■ WHAT THE EXERCISE ASKS: Both ends included, restate word for word the lines from the first line of the listing through the line containing "ring mcp: (175, 1010)". Leave the pictures out.

■ RECORDS SUPPLIED:
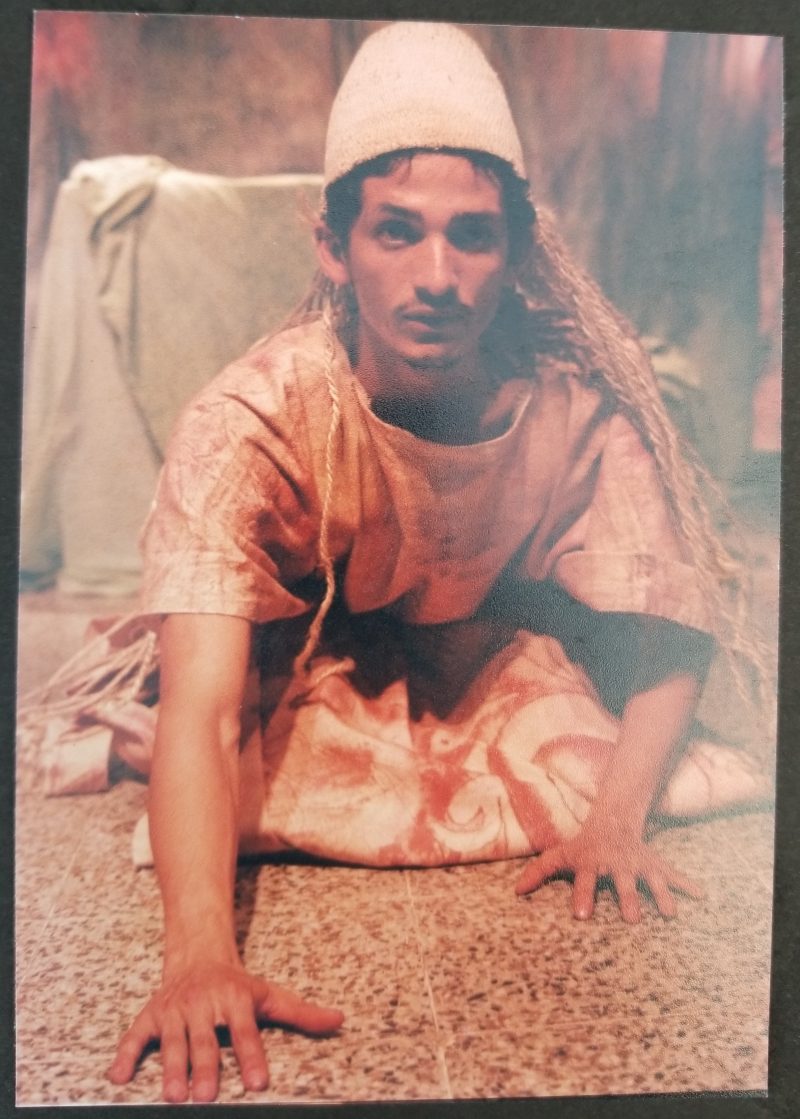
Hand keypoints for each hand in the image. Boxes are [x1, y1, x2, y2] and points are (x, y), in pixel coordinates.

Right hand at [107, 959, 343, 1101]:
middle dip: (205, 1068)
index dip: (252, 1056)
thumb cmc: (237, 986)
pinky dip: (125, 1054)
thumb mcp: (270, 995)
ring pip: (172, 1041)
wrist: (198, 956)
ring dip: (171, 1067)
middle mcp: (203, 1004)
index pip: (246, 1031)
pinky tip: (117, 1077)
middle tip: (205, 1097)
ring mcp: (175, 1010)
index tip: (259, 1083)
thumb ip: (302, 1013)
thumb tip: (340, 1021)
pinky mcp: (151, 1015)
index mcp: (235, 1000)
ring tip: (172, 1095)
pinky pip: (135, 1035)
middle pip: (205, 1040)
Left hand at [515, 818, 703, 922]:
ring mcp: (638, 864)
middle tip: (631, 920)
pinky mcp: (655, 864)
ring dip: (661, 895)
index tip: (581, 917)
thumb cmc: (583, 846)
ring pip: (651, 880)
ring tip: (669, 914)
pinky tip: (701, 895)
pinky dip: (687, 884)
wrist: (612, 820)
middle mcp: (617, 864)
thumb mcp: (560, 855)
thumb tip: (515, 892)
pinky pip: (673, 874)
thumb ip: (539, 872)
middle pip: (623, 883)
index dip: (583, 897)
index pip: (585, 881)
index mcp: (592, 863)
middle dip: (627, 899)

■ OUTPUT FOR THIS TASK:
Hand keypoints for each hand in the image. Boxes are [x1, y1, x2, y2] and points are (x, y), in pixel coordinates.

Right hand at [107, 959, 343, 1101]:
middle dip: (205, 1068)
index dip: (252, 1056)
thumb cmc: (237, 986)
pinky dip: (125, 1054)
thumb mcp: (270, 995)
ring pip: (172, 1041)
wrist: (198, 956)
ring dip: (171, 1067)
middle mcp: (203, 1004)
index pip: (246, 1031)
pinky tip: (117, 1077)
middle tip: (205, 1097)
ring mcp: (175, 1010)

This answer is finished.